Time Distribution Size
Definition
Asserts that the count of records for each interval of a timestamp is between two numbers.
In-Depth Overview
The Time Distribution Size
rule helps in identifying irregularities in the distribution of records over time intervals such as hours, days, or months.

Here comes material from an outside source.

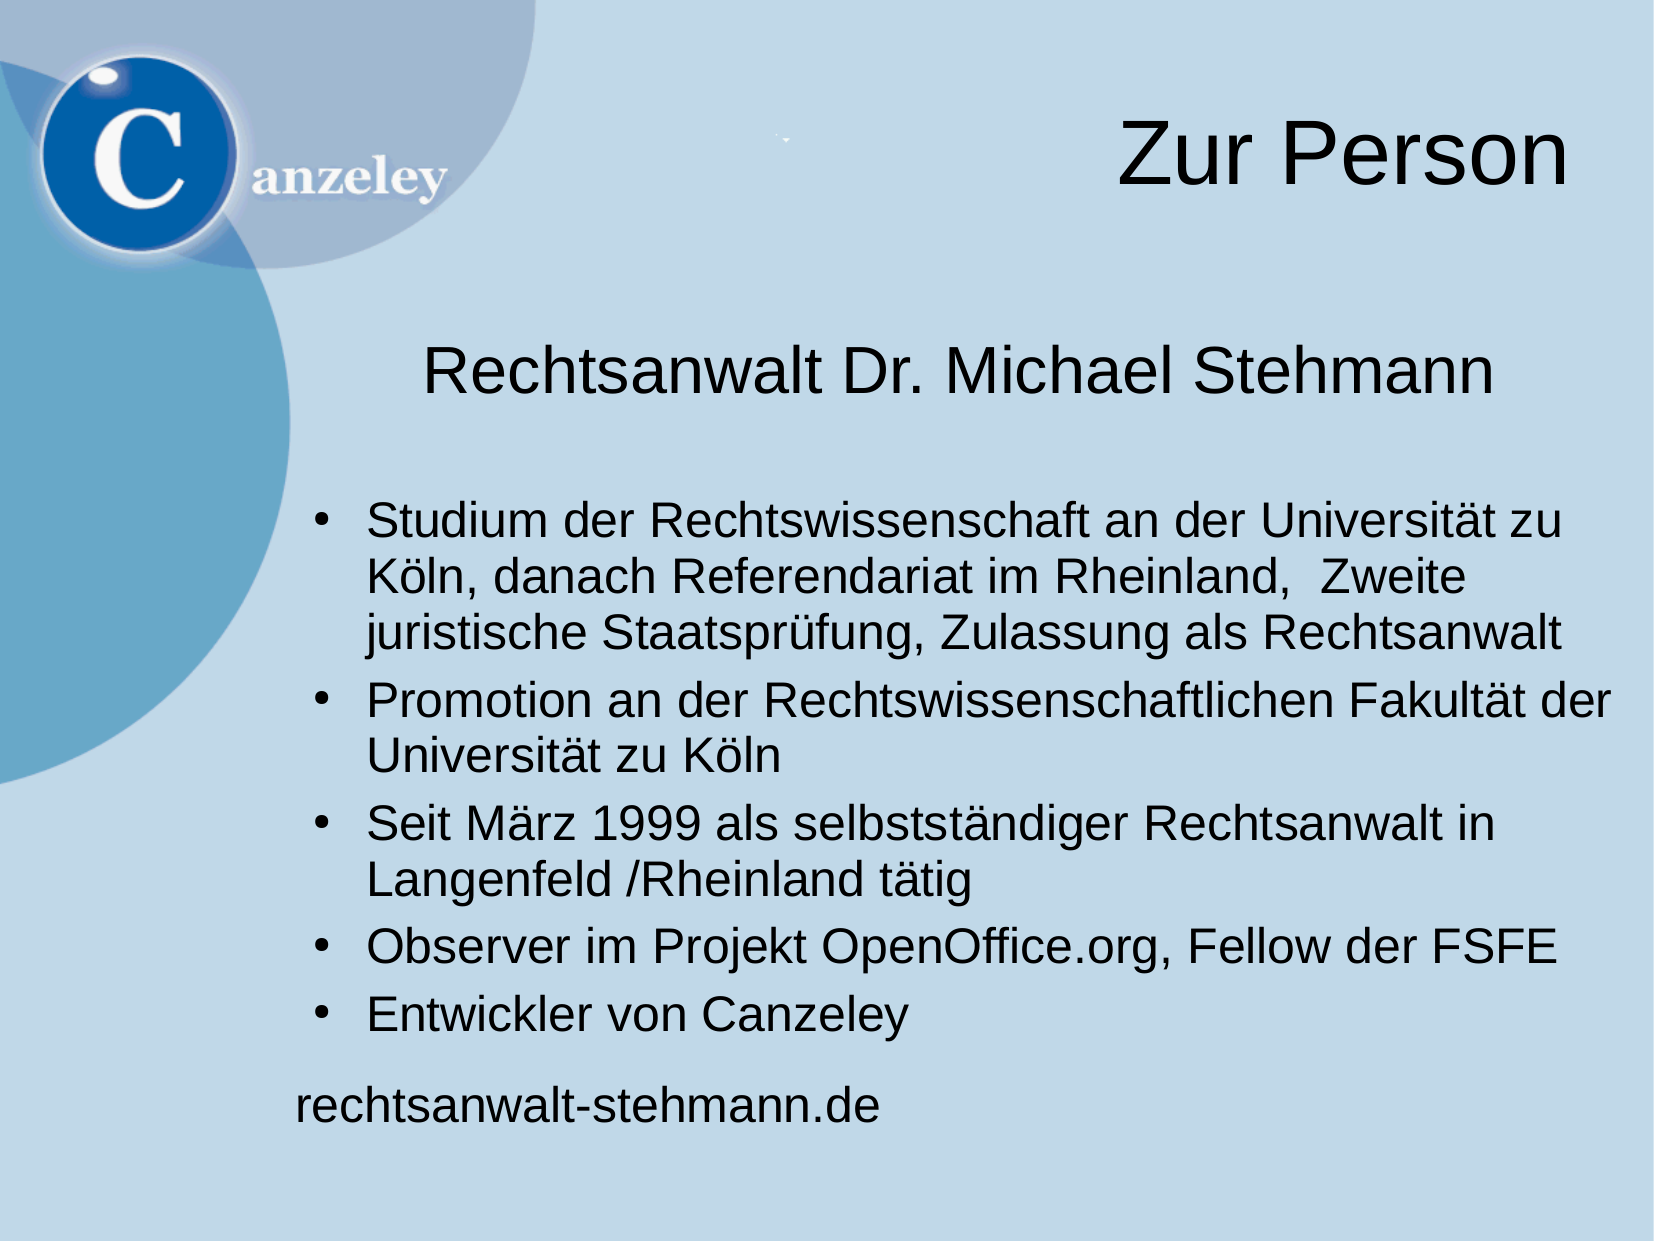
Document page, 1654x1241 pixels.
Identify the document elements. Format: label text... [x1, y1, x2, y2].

picture [0, 0, 1654, 1241]
list Rechtsanwalt Dr. Michael Stehmann Studium der Rechtswissenschaft an der Universität zu Köln, danach Referendariat im Rheinland, Zweite juristische Staatsprüfung, Zulassung als Rechtsanwalt Promotion an der Rechtswissenschaftlichen Fakultät der Universität zu Köln Seit März 1999 als selbstständiger Rechtsanwalt in Langenfeld /Rheinland tätig Observer im Projekt OpenOffice.org, Fellow der FSFE Entwickler von Canzeley rechtsanwalt-stehmann.de [295, 295, 1625, 1218]
title Zur Person [82, 49, 1571, 257]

For instance, in a retail context, it could ensure that there’s a consistent number of orders each month to meet business targets. A sudden drop in orders might highlight operational issues or shifts in market demand that require immediate attention.
Field Scope
Single: The rule evaluates a single specified field.
Accepted Types
Type | |
---|---|
Timestamp |
|
Date |
Specific Properties
Name | Description |
---|---|
Interval |
Defines the time interval for segmentation. |
Min Count |
Specifies the minimum count of records in each segment. |
Max Count |
Specifies the maximum count of records in each segment. |
Anomaly Types
Type | Supported |
---|---|
Record Flag inconsistencies at the row level |
|
Shape Flag inconsistencies in the overall patterns and distributions of a field |
Example
Objective: Ensure that the number of orders for each month is consistently between 5 and 10.
Sample Data
O_ORDERKEY | O_ORDERDATE |
---|---|
1 | 2023-01-01 |
2 | 2023-01-15 |
3 | 2023-01-20 |
4 | 2023-01-25 |
5 | 2023-02-01 |
6 | 2023-02-05 |
7 | 2023-02-10 |
8 | 2023-02-15 |
9 | 2023-02-20 |
10 | 2023-02-25 |
11 | 2023-02-28 |
{
"description": "Ensure that the number of orders for each month is consistently between 5 and 10",
"coverage": 1,
"properties": {
"interval_name": "Monthly",
"min_size": 5,
"max_size": 10
},
"tags": [],
"fields": ["O_ORDERDATE"],
"additional_metadata": {"key 1": "value 1", "key 2": "value 2"},
"rule": "timeDistributionSize",
"container_id": {container_id},
"template_id": {template_id},
"filter": "1=1"
}
Anomaly Explanation
In the sample data above, the January segment fails the rule because there are only 4 orders, which is below the specified minimum count of 5.
graph TD
A[Start] --> B[Retrieve O_ORDERDATE]
B --> C{Segment data by month}
C --> D{Is count of records in each segment between 5 and 10?}
D -->|Yes| E[End]
D -->|No| F[Mark as Anomalous]
F --> E
Potential Violation Messages
Shape Anomaly
50.000% of the monthly segments of O_ORDERDATE
have record counts not between 5 and 10.